I went to look at some old Ze Frank videos and see what that guy was up to after my last post. As usual, he’s hard at work organizing a cavalcade of entertainments. One thing that I ran into on a tangent was an article on First Monday about Ze Franks’s experiment. I had forgotten about First Monday. It’s a peer reviewed journal about… well, I was never sure what it was about. I read some articles there at some point and never really caught a theme. So that’s fine, not all journals need a theme, but it does raise issues about what constitutes a peer.
I can’t keep up with all of my professional reading much less some theme-free tangential journal, no matter how interesting one article might be per issue. So I forgot the whole thing. But now I’m reminded, so I’ll tell you about it. The whole peer review system in general is a strange one. If you want to get into a fight after an academic seminar, bring up peer review.
It’s (almost) always anonymous, and there was a court case recently in which a journal was asked to reveal who the reviewers were for a published study and they refused. The idea is that if you’re anonymous, you will be more likely to give your honest, critical opinion. It’s supposed to keep reviewers safe from the repercussions of a bad review.
There’s lots of people saying the whole system is outdated. I would compare it to judging a youtube video by the first 3 comments. In case you’re wondering, the single deepest pit of scum and villainy in the known universe is the youtube comment area. It sucks away my faith in humanity whenever I read it, so I generally do not. This relates to a theory of the internet presented Mike “Gabe” Krahulik (NSFW).
Back to the subject at hand, we’re in an age when continuous peer review in real time is happening constantly all over the internet. The academic community is using a century-old social technology because the consequences of moving to something else are unknown. And, as youtube illustrates, some of those consequences are horrific. So, I sympathize.
Slashdot covered a story that inspired a whole line of thought. Wikipedia represents 100 million hours of thought, approximately. That represents a unit of time that is vaguely meaningful: it is a very useful product that took a lot of people a lot of time and effort. So how many wikipedias worth of effort do we spend watching television? In the US alone, “we have been burning 2,000 Wikipedias per year watching mostly sitcoms.”
And, by my estimate, we have spent about 300 wikipedias watching advertisements every year.
The horror of that statement is still registering in my mind.
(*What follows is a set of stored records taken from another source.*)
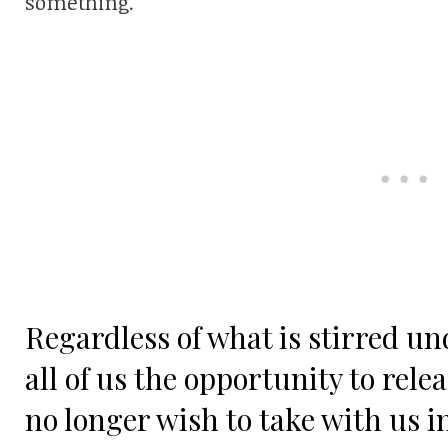
something.
Regardless of what is stirred un
all of us the opportunity to rele
no longer wish to take with us i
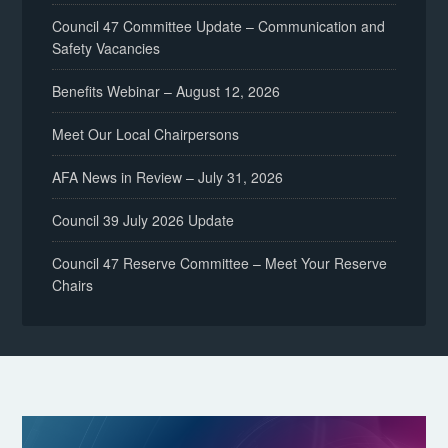
Council 47 Committee Update – Communication and
Safety Vacancies
Benefits Webinar – August 12, 2026
Meet Our Local Chairpersons
AFA News in Review – July 31, 2026
Council 39 July 2026 Update
Council 47 Reserve Committee – Meet Your Reserve
Chairs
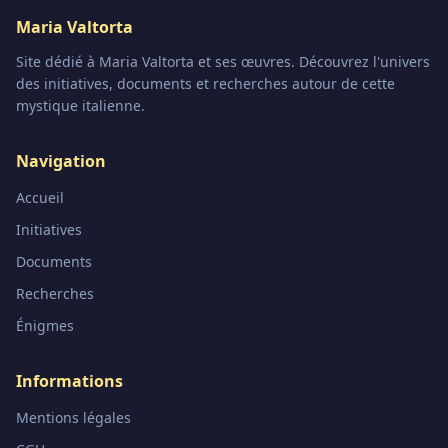
Maria Valtorta
Site dédié à Maria Valtorta et ses œuvres. Découvrez l'univers
des initiatives, documents et recherches autour de cette
mystique italienne.
Navigation
Accueil
Initiatives
Documents
Recherches
Énigmes
Informations
Mentions légales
In a sense, the supreme, central cultural goal of our culture has been to live up to the expectations we see on the glowing tube.
But the beautiful thing is that the tide is shifting. Wikipedia couldn’t exist until now, but times have changed. The old media did not see themselves as the sponge to soak up surplus hours. They saw themselves as the shepherds of those in need of entertainment. Then they saw themselves as the elite, entitled to power and money based on their positions as the conduit through which the consumer saw the world.
Well, their tall towers are crumbling. They had a monopoly on information transmission, and it has been broken. Amusingly, the DOJ had nothing to do with it. They want the DOJ to protect them, but it is too late. It’s as though they controlled the only well in the desert, but a lake has appeared. They want it to be illegal to take water from the lake. They want people to keep coming to their foetid well. Wouldn’t you?